Formulations development, manufacturing and commercial operations that form “the majority” of the company’s India presence will continue, the spokesperson said.
The move is surprising given that India is still a relatively low-cost destination for API development and also that the chemical generics opportunity is peaking as blockbusters come off-patent in key developed markets.
But look at it this way – for many generics companies, the future is not about vanilla chemistry alone. Most large generics producers would’ve already filed for approvals to market generics of many of those soon-to-be-off-patent drugs or are on the verge of doing so.
They’ve no doubt begun to prepare for life after the so-called “patent cliff.” This is when the value of small molecules going off-patent drops. An article that I had written for The Economic Times in October 2011 pointed out the value of drugs going off-patent between 2016 and 2020 will fall 62% from the value in the preceding five-year period (2011-15) by some estimates.

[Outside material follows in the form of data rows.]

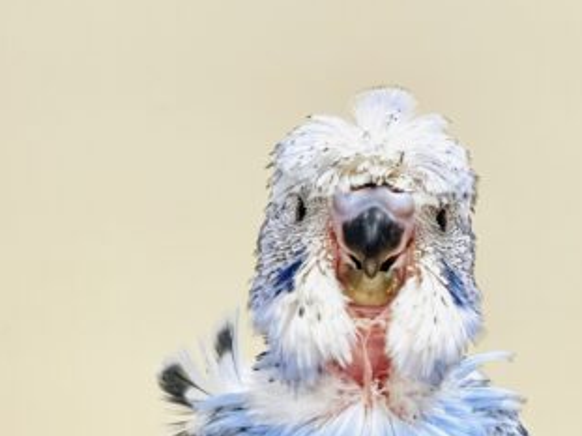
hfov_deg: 18.4
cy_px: 440
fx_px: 1798
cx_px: 356
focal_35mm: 107
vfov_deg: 13.6
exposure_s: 1/99
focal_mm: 6
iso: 125
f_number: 2
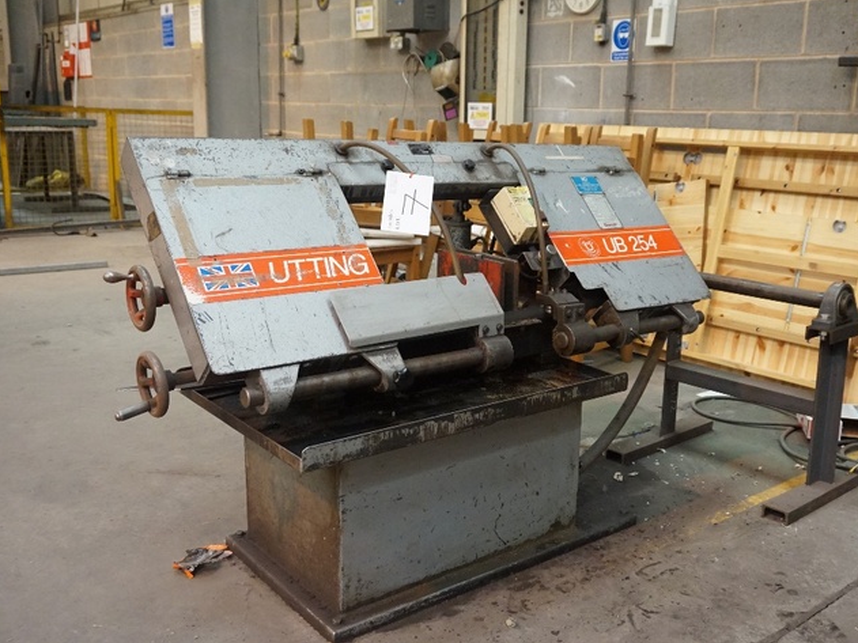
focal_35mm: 35
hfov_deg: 53.1
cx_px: 487
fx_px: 856
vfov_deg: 41.2
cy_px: 318
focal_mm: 21
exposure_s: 1/100
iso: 3200
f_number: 4
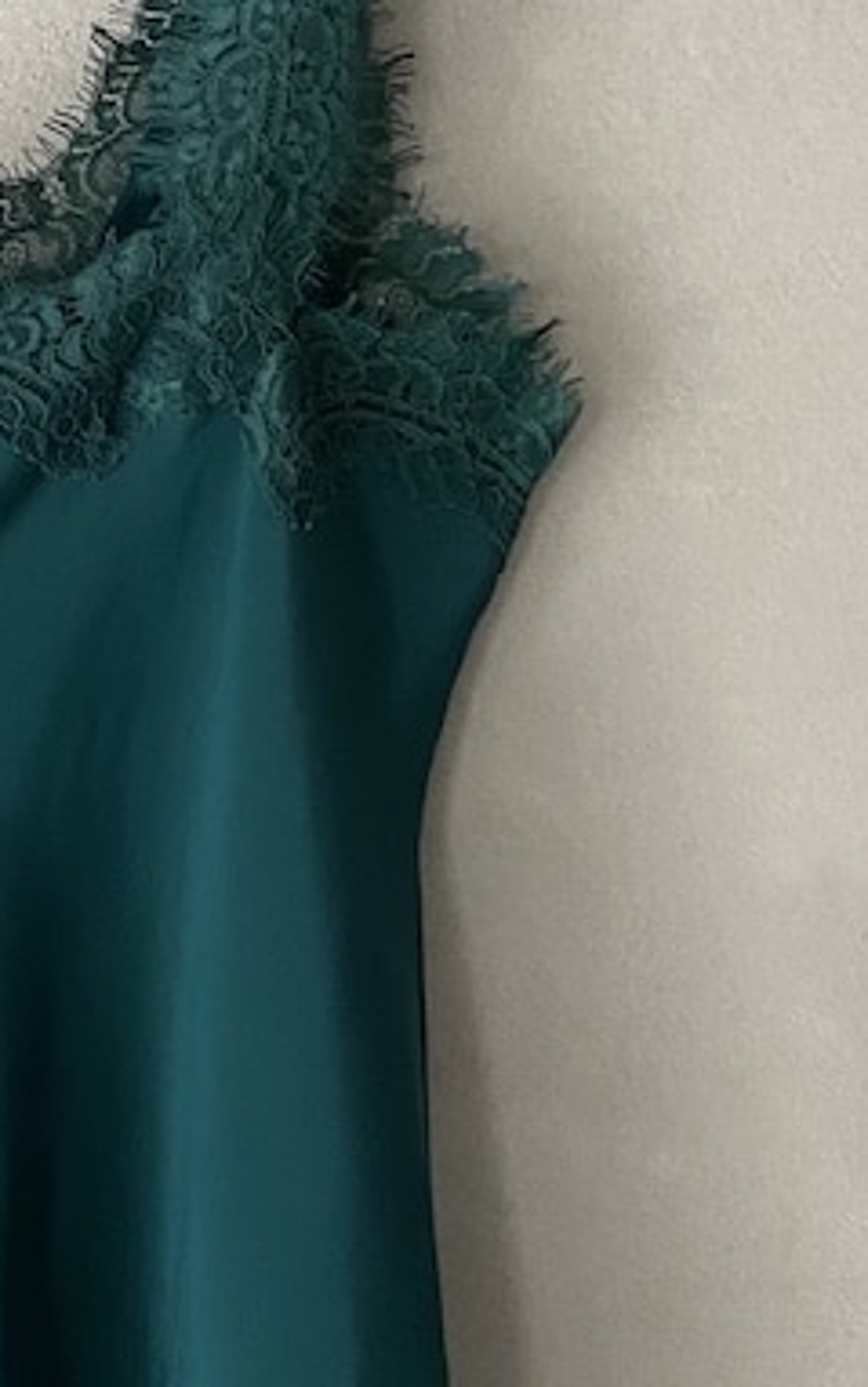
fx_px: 2912
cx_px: -138
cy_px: 536
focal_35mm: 77
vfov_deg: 26.7
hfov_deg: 16.3
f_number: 1.8
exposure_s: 1/50
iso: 320
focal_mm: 4.25
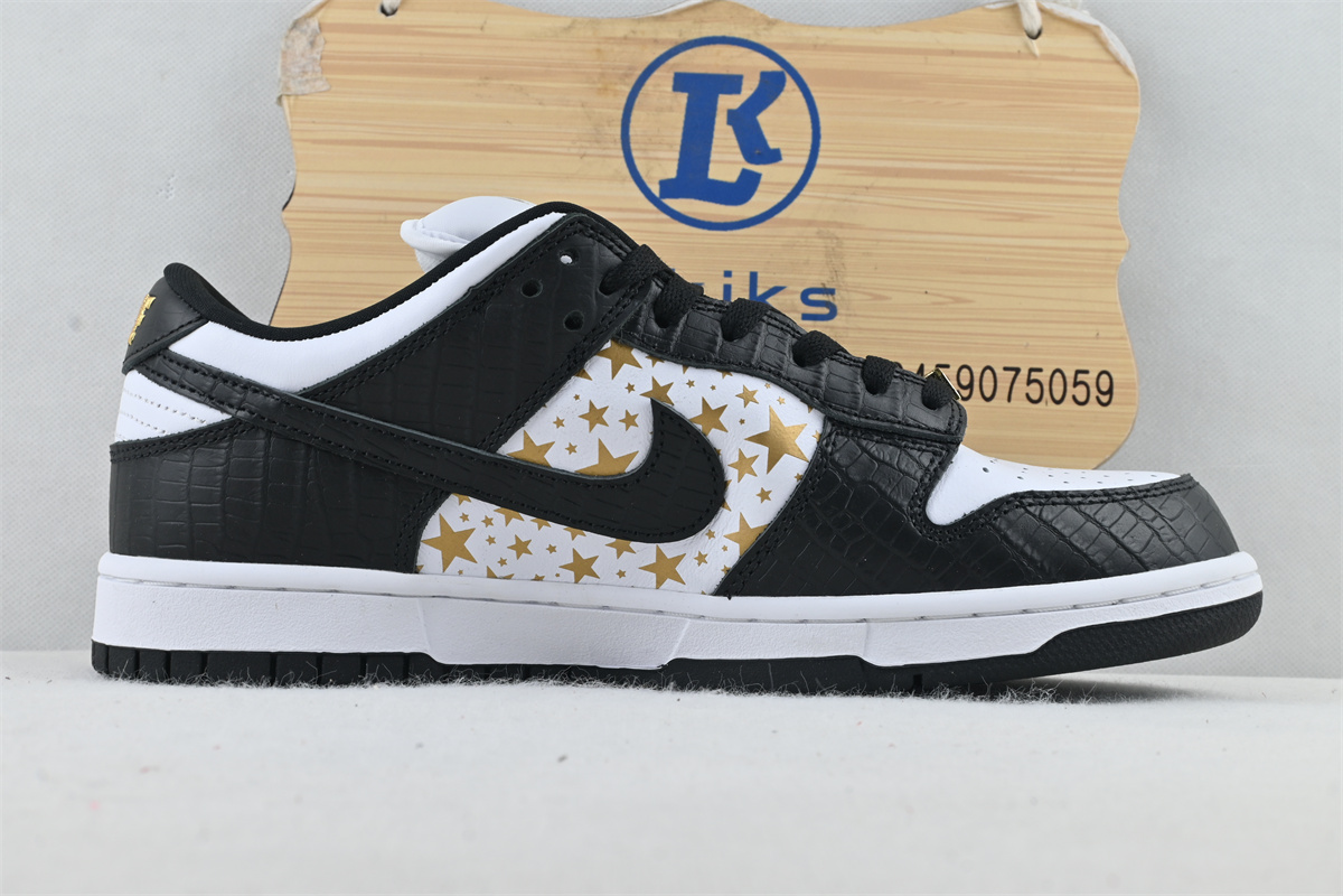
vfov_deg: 27.7
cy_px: 448
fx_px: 1819
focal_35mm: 49
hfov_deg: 40.5
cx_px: 672
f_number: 10
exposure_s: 1/15
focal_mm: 32.5
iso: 100
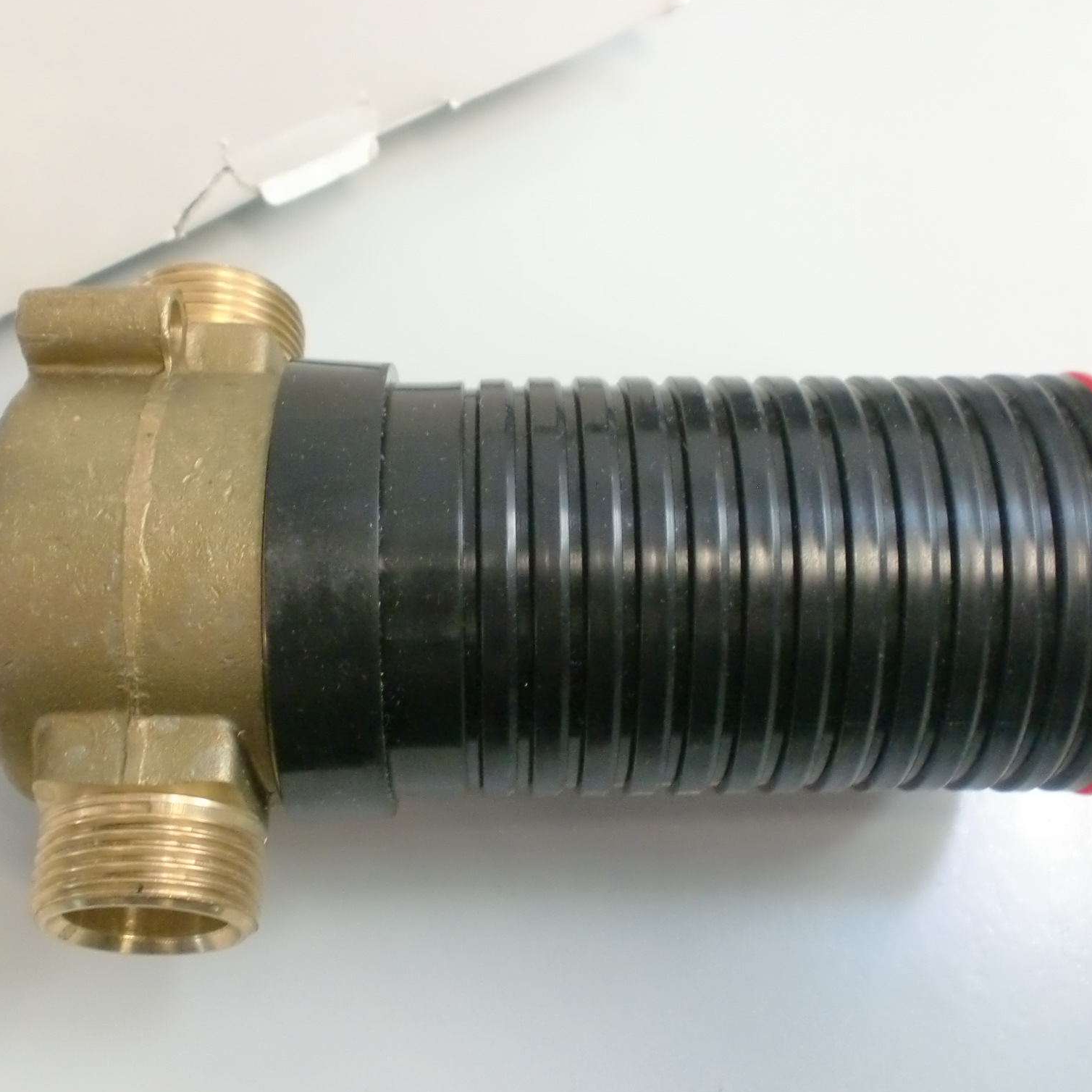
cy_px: 545
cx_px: 542
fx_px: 1499
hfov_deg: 40.0
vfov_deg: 40.0
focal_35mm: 42
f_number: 3.1
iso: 400
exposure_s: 1/60
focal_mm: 6.3
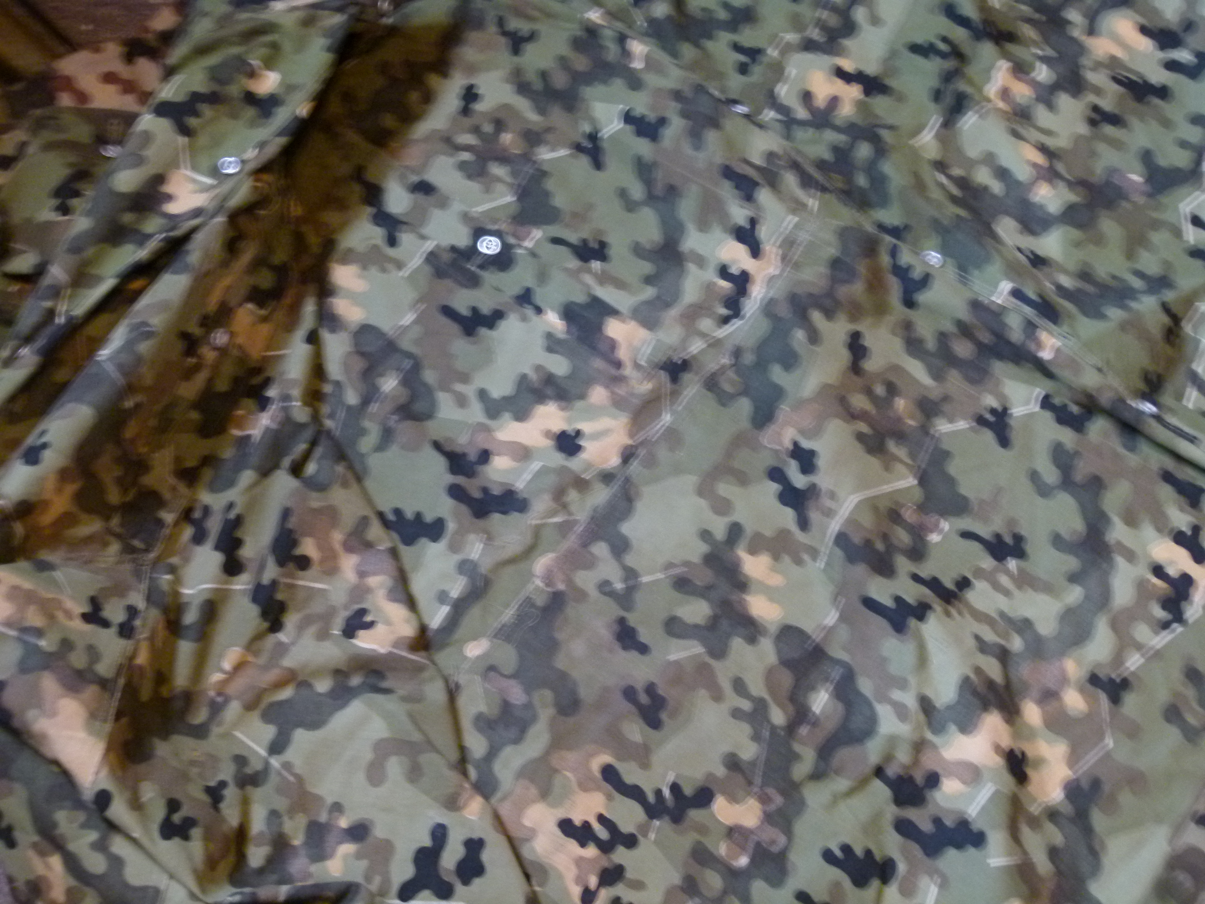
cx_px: 602
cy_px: 452
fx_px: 1392
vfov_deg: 36.0
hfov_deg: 46.8
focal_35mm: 40
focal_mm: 7.3
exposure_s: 1/8
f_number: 3.1
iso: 400
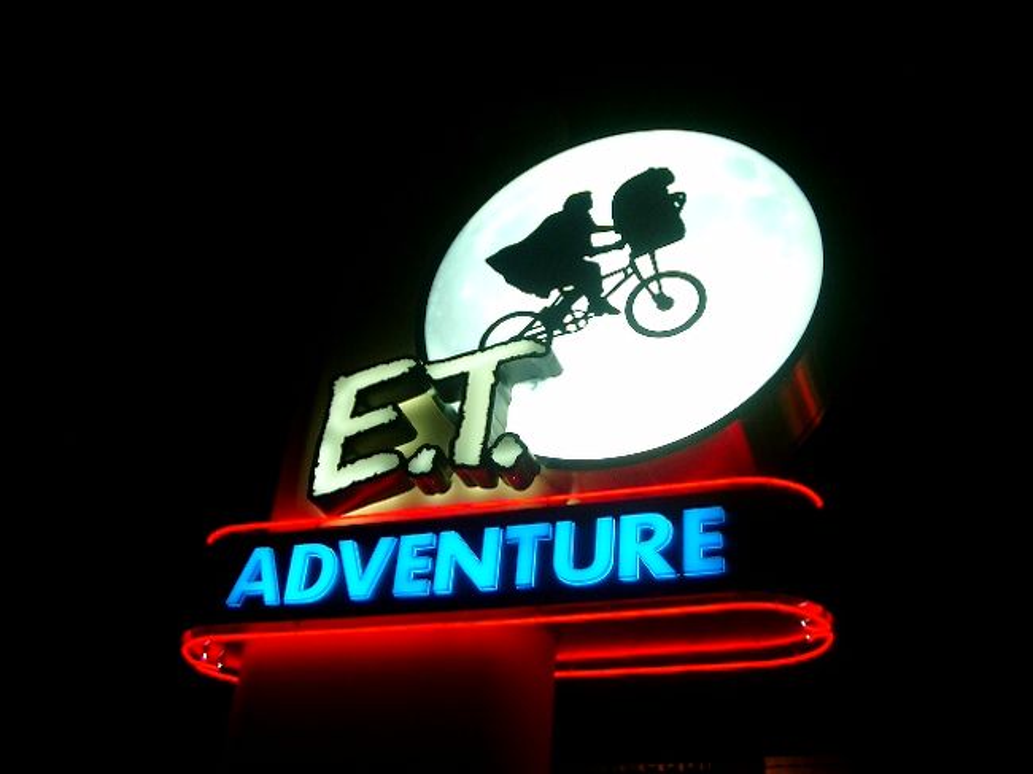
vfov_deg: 38.6
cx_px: 516
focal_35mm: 37
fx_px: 1104
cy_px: 387
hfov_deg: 50.2
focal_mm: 7.6
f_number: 2.6
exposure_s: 1/40
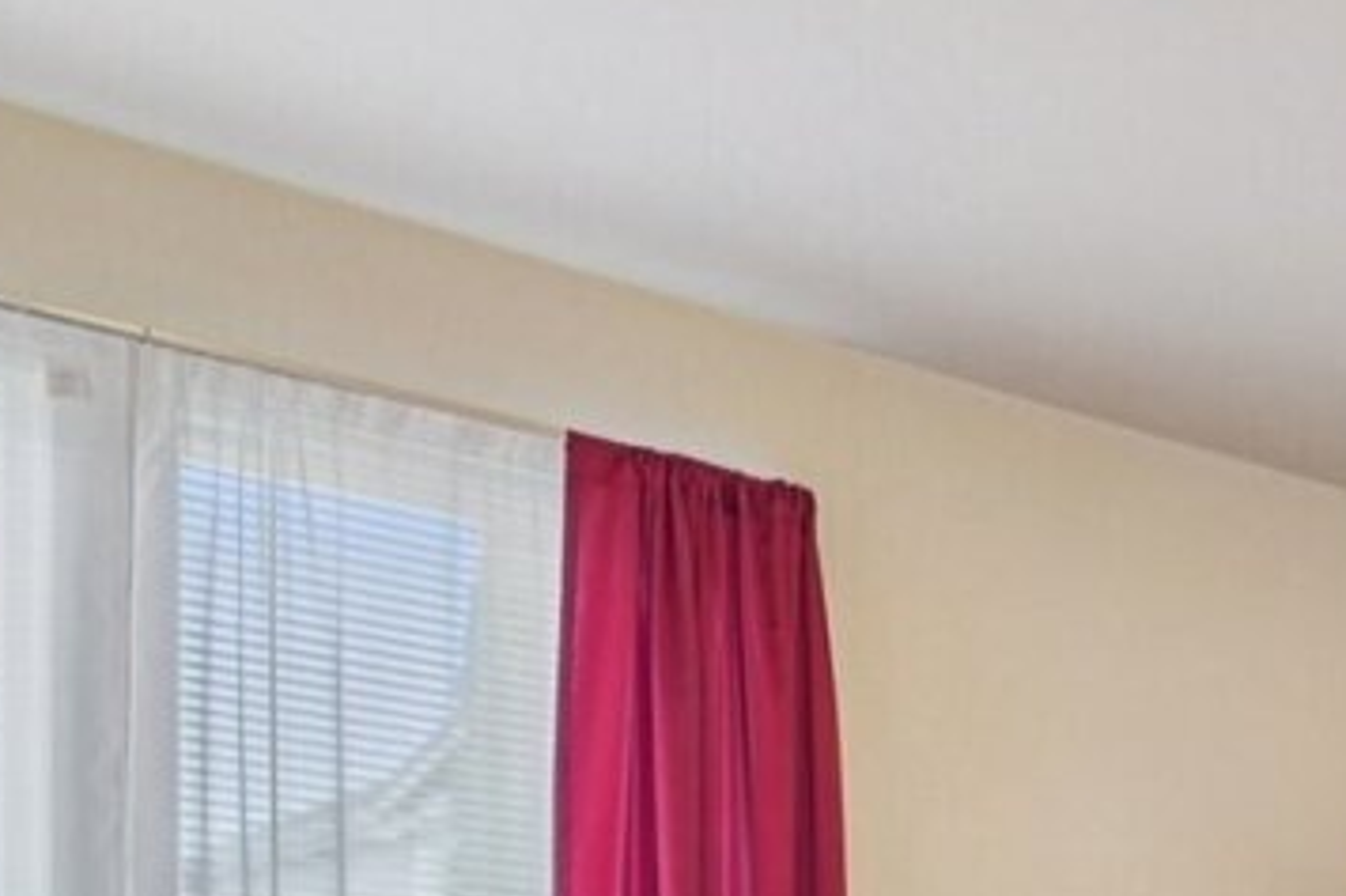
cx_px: 1924
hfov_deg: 25.5
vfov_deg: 18.9
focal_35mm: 63
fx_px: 2354
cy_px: 1355
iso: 1600
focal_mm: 16
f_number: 8
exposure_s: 1/20
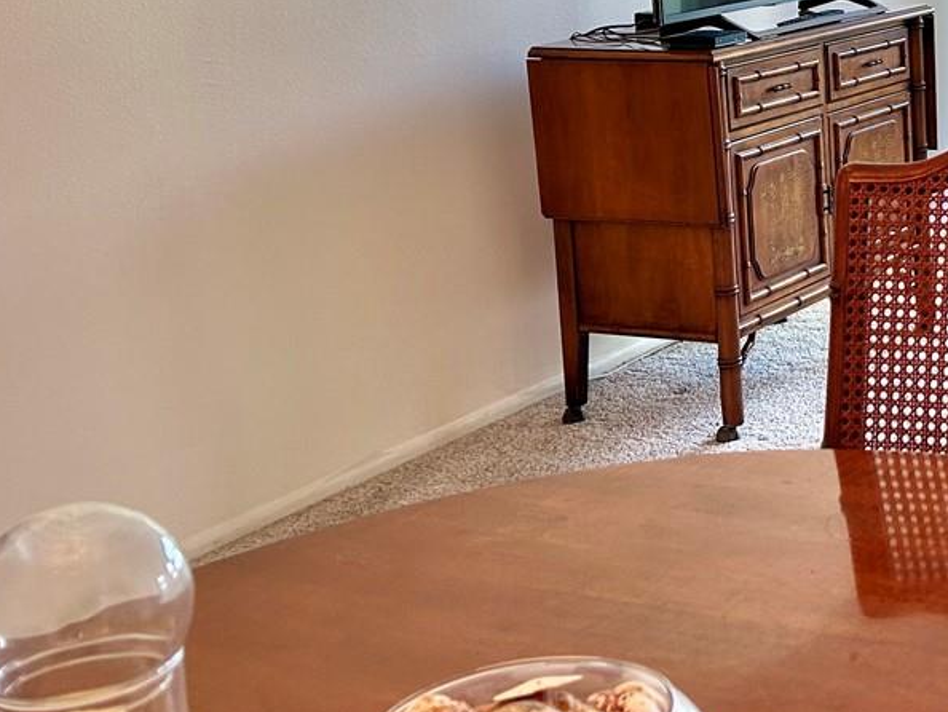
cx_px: 1155
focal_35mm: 70
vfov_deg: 20.5
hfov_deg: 24.9
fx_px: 1918
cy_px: 54
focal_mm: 5.7
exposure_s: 1/120
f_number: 1.5
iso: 50
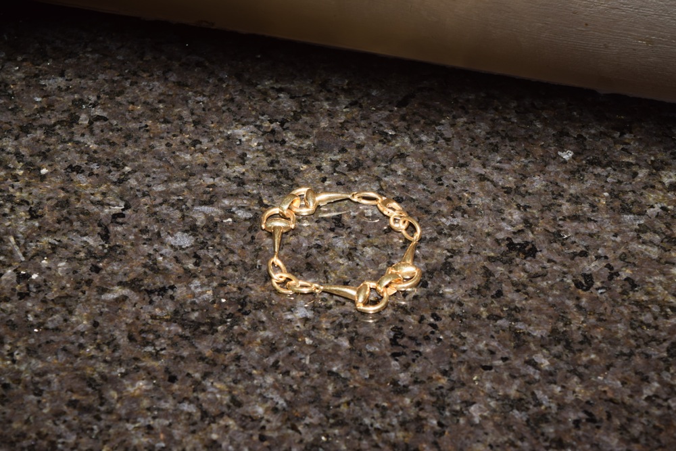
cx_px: 338
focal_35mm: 82
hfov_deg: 24.6
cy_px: 226
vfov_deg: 16.6
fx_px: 1549
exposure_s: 1/60
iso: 110
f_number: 8
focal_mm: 55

So smart companies will focus on the next big thing (or things). Think, for instance, of the biosimilars opportunity where Sandoz has placed a big bet. Or value-added drugs where the challenge lies in combining drug with delivery system, altering dosage, and so on. This calls for investments.
Viewed through this prism, the decision isn’t that surprising.
Of course, the closure might well not be a larger commentary on the future of generic small molecule API development. The reasons could be unique to Sandoz. The company has been acquisitive and this could be part of an overall chop-and-change resulting from past acquisitions or leading up to future ones, reasoned another person familiar with the company.
However, given the finite nature of the “patent cliff” opportunity and given that there are scores of scientists employed in API development in India “‘is it time to worry?” seems like a pertinent question yet. Thoughts welcome.